The formal declaration gives the government the power to close off cities or regions, impose curfews and order people to quarantine, if deemed necessary to contain the spread of the virus.
The upgrade in official advice to an unprecedented “Level 4: Do not travel” to any country in the world, was accompanied by a ban on any non-essential indoor gatherings of more than 100 people.
“Life is changing in Australia, as it is changing all around the world,” Morrison said during a televised news conference. “Life is going to continue to change, as we deal with the global coronavirus. This is a once in a hundred year type event.”
Australia has recorded more than 500 coronavirus infections and six deaths, a relatively small number compared to other countries, but officials are growing increasingly concerned about the prospect of an exponential rise in cases.
New South Wales, the country’s most populous state, reported its biggest one-day surge in new cases on Wednesday, along with the country’s latest death, an 86-year-old man who died in a Sydney hospital.
Morrison said the tighter ban on indoor social gatherings, down to 100 people from 500 people, did not include essential services like schools, public transport and shopping centres.
The Australian leader cited expert health guidance as the rationale for keeping schools open, a strategy that has been questioned by some experts. Several private schools have made the unilateral decision to close ahead of the upcoming Easter break.
Morrison reiterated the need for social distancing and good hand hygiene to curb the spread of the virus and announced restricted access to aged care homes.

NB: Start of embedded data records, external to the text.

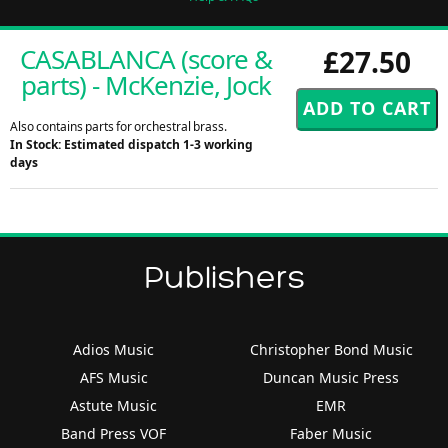
CASABLANCA (score &
£27.50
parts) - McKenzie, Jock
Also contains parts for orchestral brass.
In Stock: Estimated dispatch 1-3 working
days
Publishers
Adios Music
Christopher Bond Music
AFS Music
Duncan Music Press
Astute Music
EMR
Band Press VOF
Faber Music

Anybody who travels during a Level 4 ban is warned that the Australian government may not be able to assist if they get into trouble while abroad, according the government’s official SmartTraveller website. It also recommends people already in a “do not travel” area consider leaving.
Shortly before Morrison’s statement, the government unveiled a A$$715 million ($430 million) aid package for airlines, including waivers on domestic air traffic control fees. Virgin Australia Holdings Ltd has suspended all international flights from March 30 to June 14, while Qantas Airways Ltd has cut its international capacity by 90%.
The widening restrictions on travel and domestic movement are expected to take a significant toll on Australia’s tourism, retail and entertainment sectors.
Economists are predicting the country will slip into its first recession in nearly three decades in the first half of 2020, prompting a rapid jump in unemployment.
The expectations have weighed on Australia’s financial markets, with the local share market falling more than 6% on Wednesday. Earlier this week, the Australian share market posted its biggest one-day loss since 1987.
Morrison has already flagged a stimulus package worth around A$17 billion and said on Wednesday the government was “considering quite extensive further economic measures” to dull the impact on the economy.
The Reserve Bank of Australia this week pumped liquidity into money markets and said it will make a monetary policy announce on Thursday at 0330 GMT.
However, while the epidemic is expected to crimp consumer spending in the long run, data from the official statistics agency released on Wednesday showed a 0.4% rise in retail sales in February as people bought up staples in preparation for shortages.
The country’s major grocers, Coles Group Ltd and Woolworths Group Ltd have increased sales restrictions in response to the panic buying on goods including toilet paper, milk, meat, flour, rice, hand sanitizer, eggs and frozen vegetables.
They have also introduced exclusive shopping sessions for the elderly and the disabled early in the day, when stores have been restocked.
Morrison issued blunt advice on Wednesday that the hoarding was unnecessary and counter-productive.
“Stop doing it. It’s ridiculous,” he said. “It’s un-Australian, and it must stop.”